I have a sql db with columns [Record_ID](Primary Key) ,[Source] ,[Entity] (Can be null) ,[Last_Name] (Can be null) ,[Given_Name] (Can be null) ,[Aliases] (Can be null) ,[Date_Of_Birth] (Can be null). These values come from 3 different XML files. I parse these files in python and add in DB. These 3 XMLs are coming from website. If these files are updated I need to update my db with new values without duplicates. How can I do that ?
def readXML(sql_server, database, sql_user_name, sql_password, sql_driver):
print("Start")
url = 'somewebsite.com'
resp = requests.get(url)
soup = BeautifulSoup(resp.content, "xml")
recordData = soup.findAll('record')
now = datetime.datetime.now()
sql_insert_in_table = """
INSERT INTO myTable (Source, Given_Name, Last_Name, Date_Of_Birth, Aliases,Entity,Date_Added,Added_by) values (?,?,?,?,?,?,?,?)
"""
params = []
for child in recordData:
firstName = child.find('GivenName').text if child.find('GivenName')!=None else "N/A"
lastName = child.find('LastName').text if child.find('LastName')!=None else "N/A"
DoB = child.find('DateOfBirth').text if child.find('DateOfBirth')!=None else "N/A"
entity= child.find('Entity').text if child.find('Entity')!=None else "N/A"
aliases = child.find('Aliases').text if child.find('Aliases')!=None else "N/A"
params.append((source, firstName, lastName,
DoB, aliases, entity, now.date(), "Admin"))
exec_sql_query (sql_insert_in_table, params, sql_server, database, sql_user_name, sql_password, sql_driver)

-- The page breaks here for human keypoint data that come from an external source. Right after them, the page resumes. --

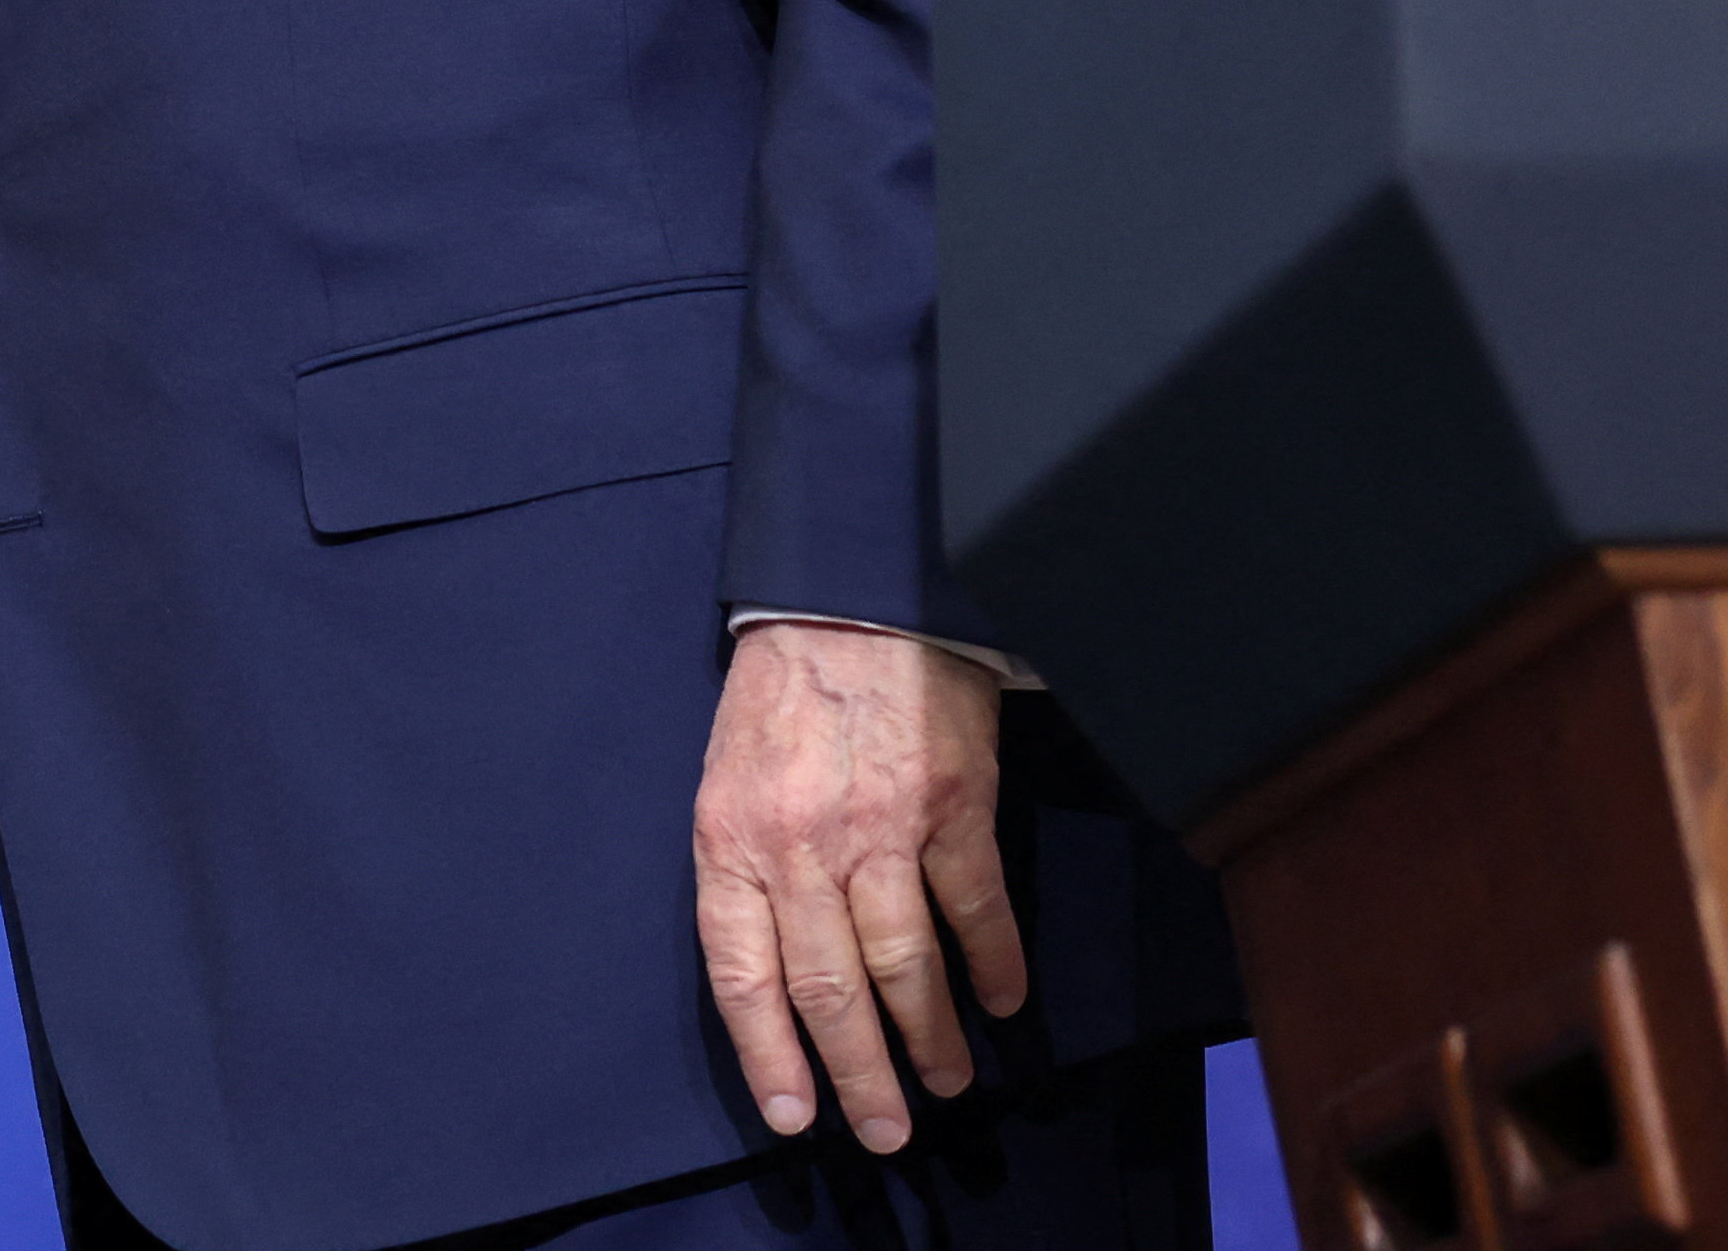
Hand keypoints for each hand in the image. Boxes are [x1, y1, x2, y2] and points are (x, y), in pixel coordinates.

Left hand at [693, 621, 1022, 1154]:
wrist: (848, 598)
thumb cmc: (779, 695)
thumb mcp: (727, 779)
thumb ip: (745, 869)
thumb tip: (770, 971)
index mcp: (731, 839)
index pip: (743, 973)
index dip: (769, 1052)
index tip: (794, 1115)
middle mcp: (800, 844)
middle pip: (830, 988)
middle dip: (858, 1073)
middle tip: (886, 1130)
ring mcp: (880, 828)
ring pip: (905, 964)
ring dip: (929, 1036)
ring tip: (946, 1082)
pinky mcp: (951, 806)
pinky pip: (975, 907)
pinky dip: (993, 965)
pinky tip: (1001, 1003)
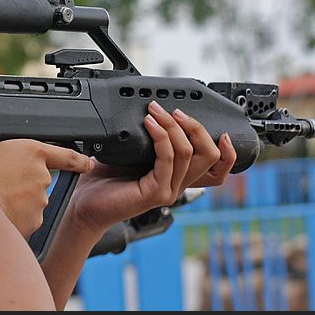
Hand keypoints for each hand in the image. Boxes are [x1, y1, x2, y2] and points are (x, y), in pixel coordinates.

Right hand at [0, 139, 93, 237]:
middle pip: (38, 181)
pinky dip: (15, 220)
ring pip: (32, 203)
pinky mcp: (34, 221)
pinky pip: (26, 220)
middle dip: (22, 186)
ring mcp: (40, 199)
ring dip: (18, 203)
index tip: (87, 163)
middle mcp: (42, 175)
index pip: (67, 155)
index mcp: (32, 151)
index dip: (79, 160)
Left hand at [66, 101, 236, 235]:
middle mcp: (177, 185)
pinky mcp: (155, 193)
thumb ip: (151, 138)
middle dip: (196, 128)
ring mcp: (168, 190)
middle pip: (209, 156)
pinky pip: (167, 159)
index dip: (228, 153)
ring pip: (188, 153)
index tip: (223, 131)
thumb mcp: (134, 153)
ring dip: (173, 126)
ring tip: (156, 112)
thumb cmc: (106, 179)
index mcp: (177, 176)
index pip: (217, 169)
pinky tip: (149, 125)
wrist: (86, 203)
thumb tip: (156, 111)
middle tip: (175, 111)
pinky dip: (161, 137)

def exec_sql_query(query, params, sql_server, database, sql_user_name, sql_password, sql_driver):
try:
with pyodbc.connect('DRIVER='+sql_driver+';SERVER=tcp:'+sql_server+';PORT=1433;DATABASE='+database+';UID='+sql_user_name+';PWD=' + sql_password) as conn:
with conn.cursor() as cursor:
conn.autocommit = True
cursor.executemany(query, params)
except pyodbc.Error as e:
logging.error(f"SQL query failed: {e}")
raise